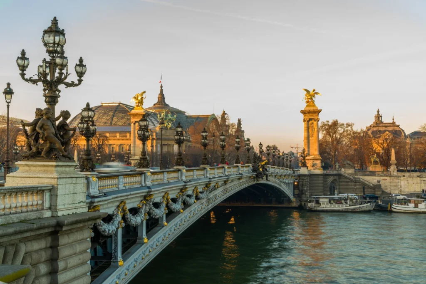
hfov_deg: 49.5
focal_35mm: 39
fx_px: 462
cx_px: 213
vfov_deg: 34.2
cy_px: 142
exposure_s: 1/2
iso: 50
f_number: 16
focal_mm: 39
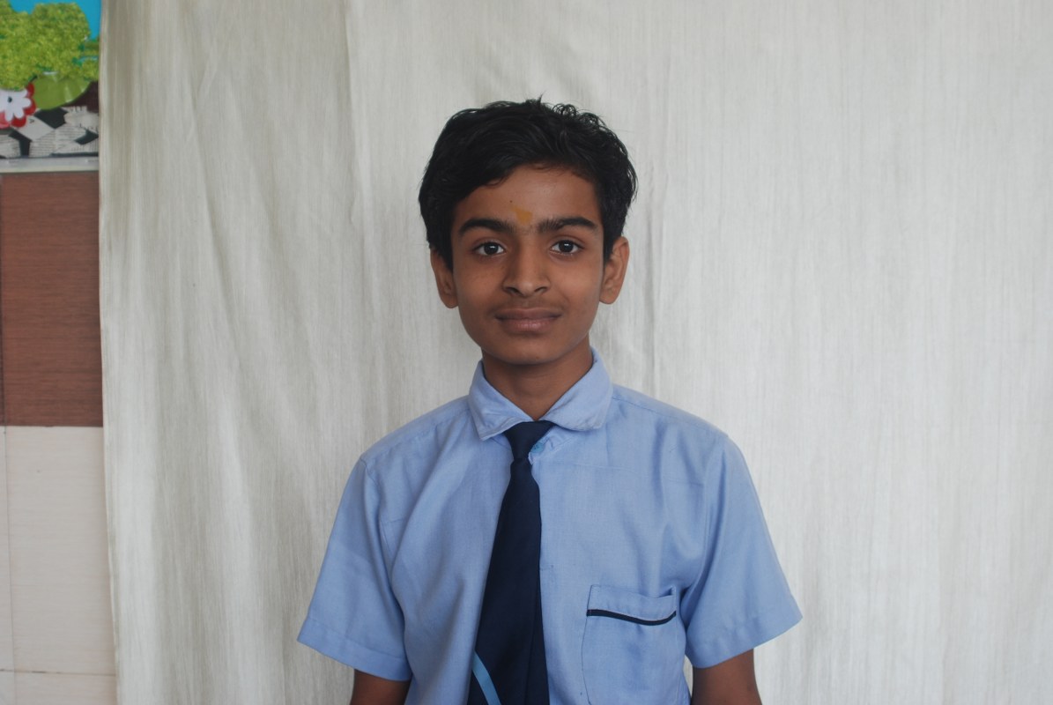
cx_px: 526
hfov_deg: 46.3
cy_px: 352
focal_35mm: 42
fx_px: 1230
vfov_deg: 32.0
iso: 200
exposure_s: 1/80
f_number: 4.5
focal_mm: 28
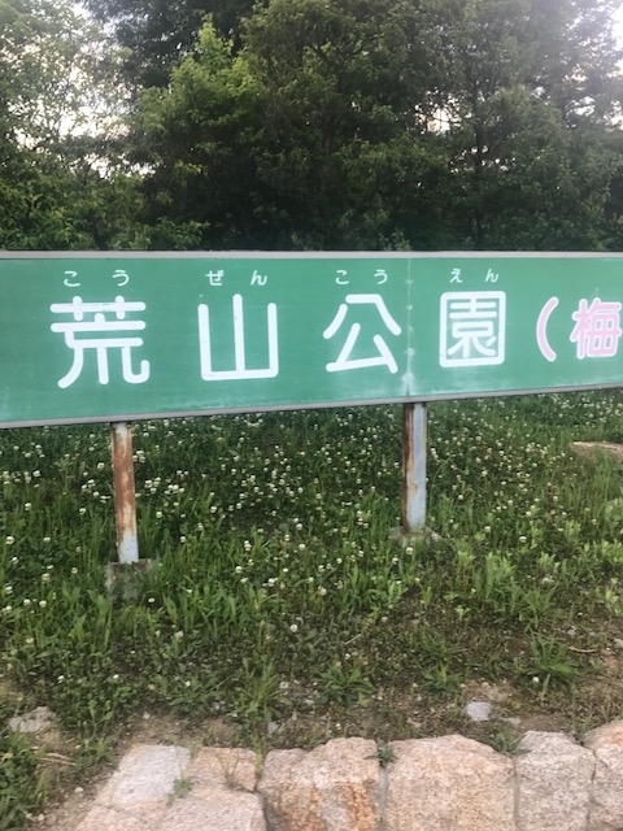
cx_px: 312
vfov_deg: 63.4
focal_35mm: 28
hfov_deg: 49.7
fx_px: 672
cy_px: 416
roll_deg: -1.8
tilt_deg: -2.0
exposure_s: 1/60
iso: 32
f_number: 1.8
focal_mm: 3.99
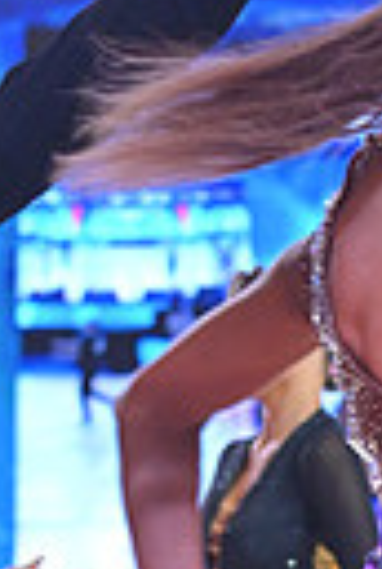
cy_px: 862
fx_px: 5002
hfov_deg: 4.4
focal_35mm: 316
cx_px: 7
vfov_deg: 6.4
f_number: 4
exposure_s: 1/250
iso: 2000
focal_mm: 70
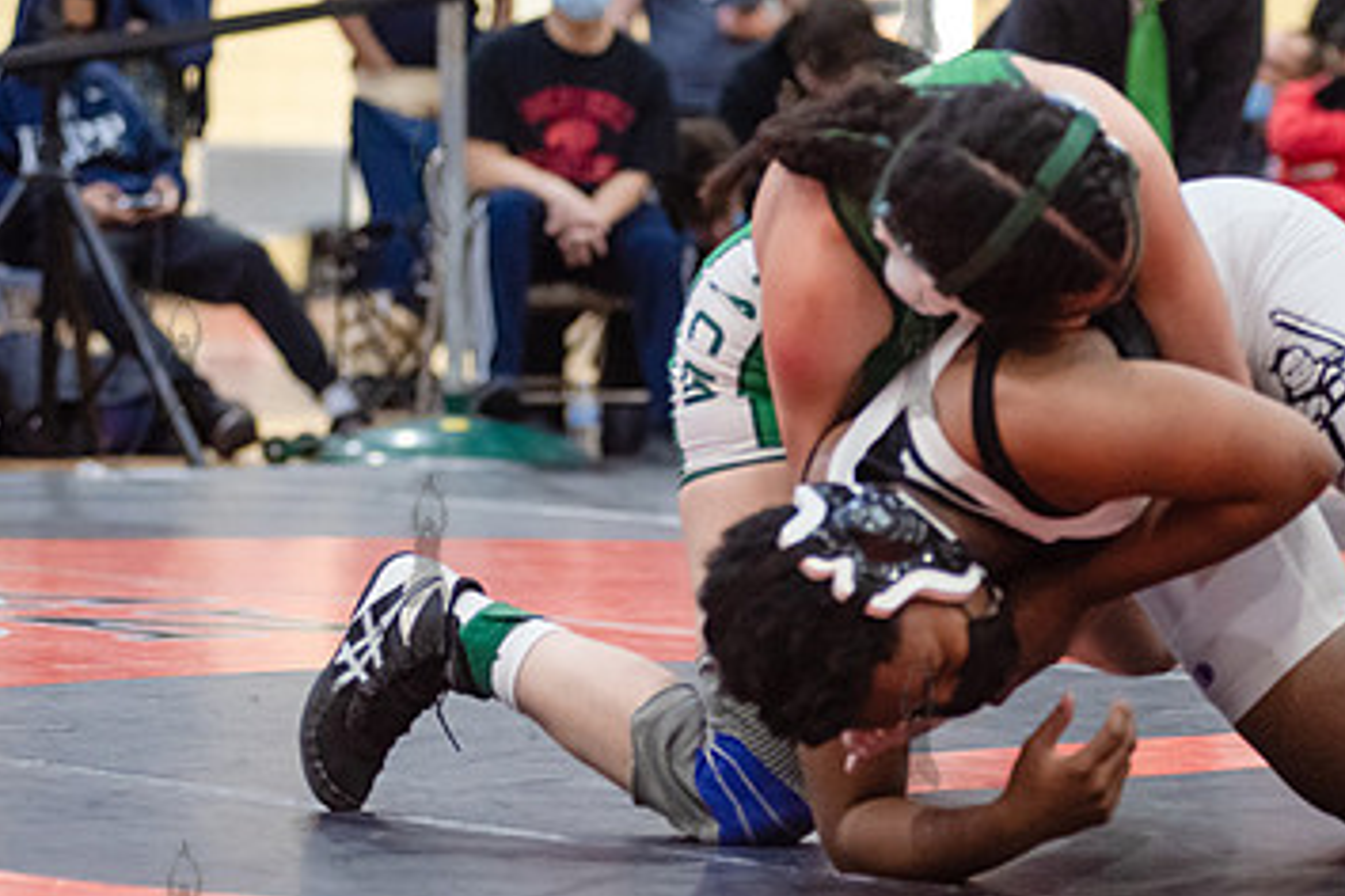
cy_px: 355
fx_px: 6127
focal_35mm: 164
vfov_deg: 8.4
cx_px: 916
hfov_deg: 12.5
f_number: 3.5
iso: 4000
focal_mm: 100
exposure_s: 1/400
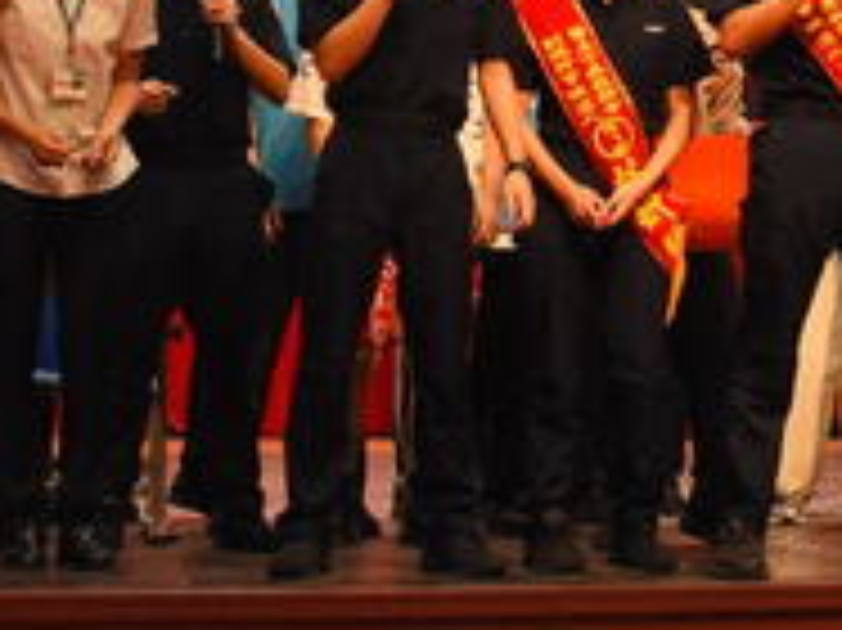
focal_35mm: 151
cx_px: 671
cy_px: -344
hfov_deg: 13.0
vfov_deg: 9.5
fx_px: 3671
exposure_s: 1/125
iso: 2200
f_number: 6.7
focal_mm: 28
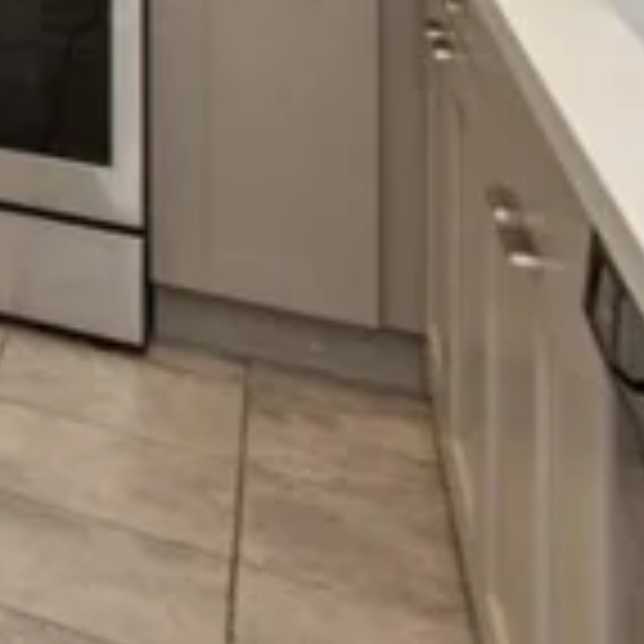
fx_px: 1473
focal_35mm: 70
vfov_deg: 20.5
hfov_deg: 13.4
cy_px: -360
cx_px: -1058
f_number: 5.6
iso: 640
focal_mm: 14
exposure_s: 1/125
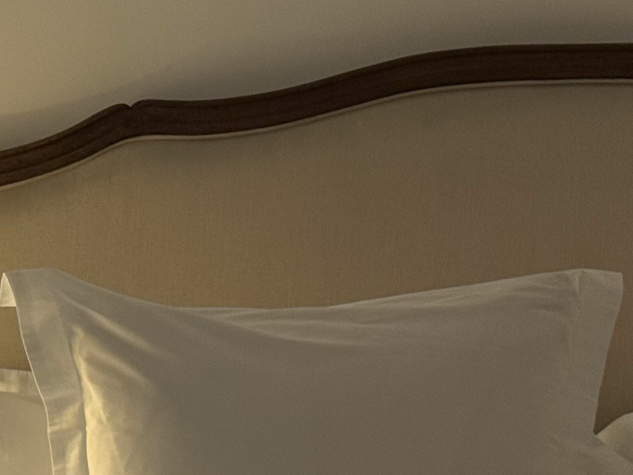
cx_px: -110
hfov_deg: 15.7
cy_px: 481
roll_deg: -0.1
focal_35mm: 121
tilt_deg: -6.5
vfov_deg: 12.1
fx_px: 2213
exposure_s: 1/60
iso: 125
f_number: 1.78
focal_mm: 6.76
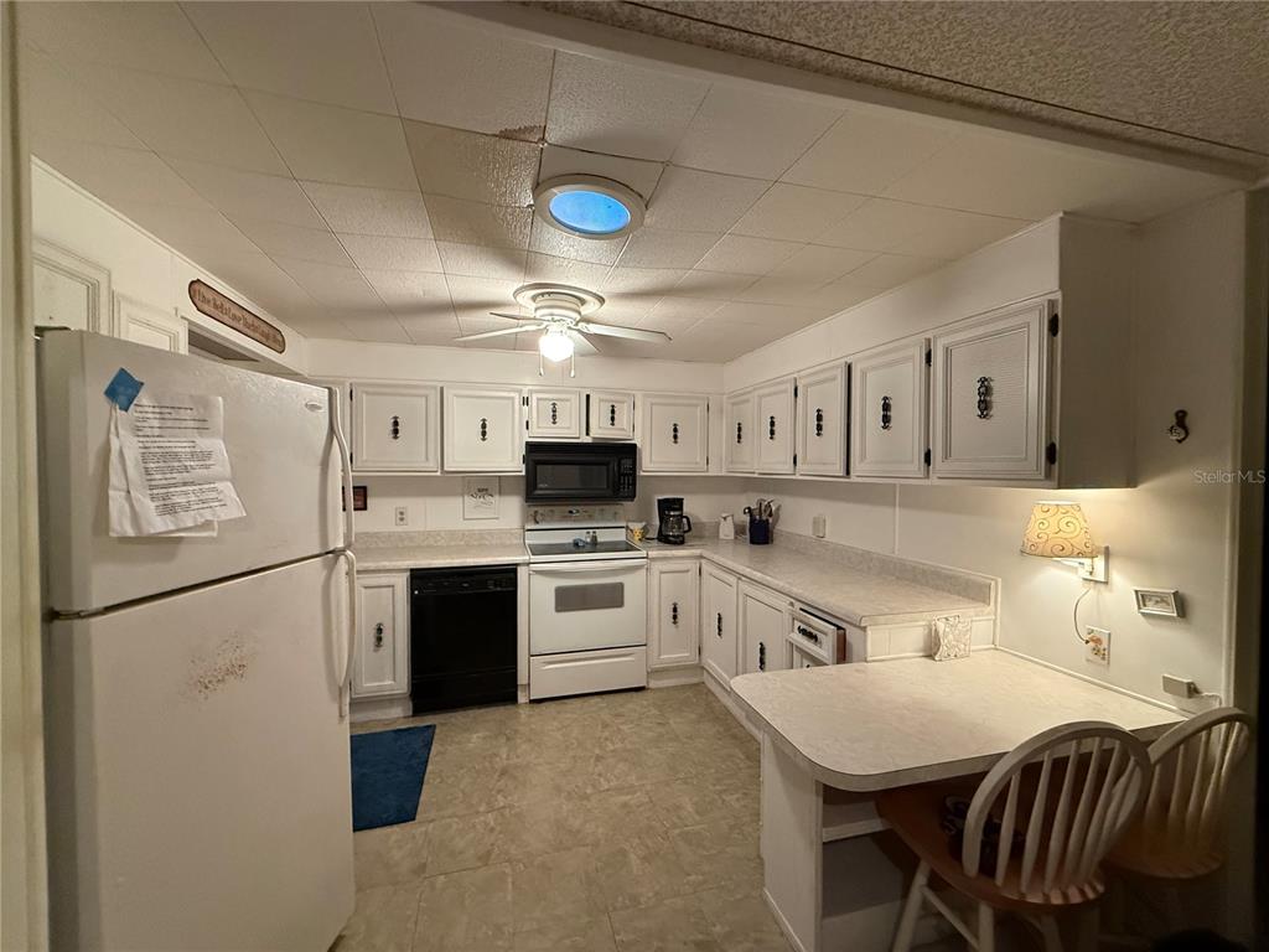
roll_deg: -0.6
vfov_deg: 85.7
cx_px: 634
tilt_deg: -0.6
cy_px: 476
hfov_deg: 102.1
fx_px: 513
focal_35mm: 14
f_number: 2.2
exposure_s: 1/60
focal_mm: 2.22
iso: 640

▶ **What is needed**:
Begin with the first line of the records and repeat every line up to the one with "focal_35mm: 151", counting that line too. Pictures are not part of the copy.

▶ **Expected answer**:
hfov_deg: 49.5
focal_35mm: 39
fx_px: 462
cx_px: 213
vfov_deg: 34.2
cy_px: 142
exposure_s: 1/2
iso: 50
f_number: 16
focal_mm: 39
cx_px: 526
hfov_deg: 46.3
cy_px: 352
focal_35mm: 42
fx_px: 1230
vfov_deg: 32.0
iso: 200
exposure_s: 1/80
f_number: 4.5
focal_mm: 28
cx_px: 312
vfov_deg: 63.4
focal_35mm: 28
hfov_deg: 49.7
fx_px: 672
cy_px: 416
roll_deg: -1.8
tilt_deg: -2.0
exposure_s: 1/60
iso: 32
f_number: 1.8
focal_mm: 3.99
cy_px: 862
fx_px: 5002
hfov_deg: 4.4
focal_35mm: 316
cx_px: 7
vfov_deg: 6.4
f_number: 4
exposure_s: 1/250
iso: 2000
focal_mm: 70
cy_px: 355
fx_px: 6127
focal_35mm: 164
vfov_deg: 8.4
cx_px: 916
hfov_deg: 12.5
f_number: 3.5
iso: 4000
focal_mm: 100
exposure_s: 1/400
focal_35mm: 151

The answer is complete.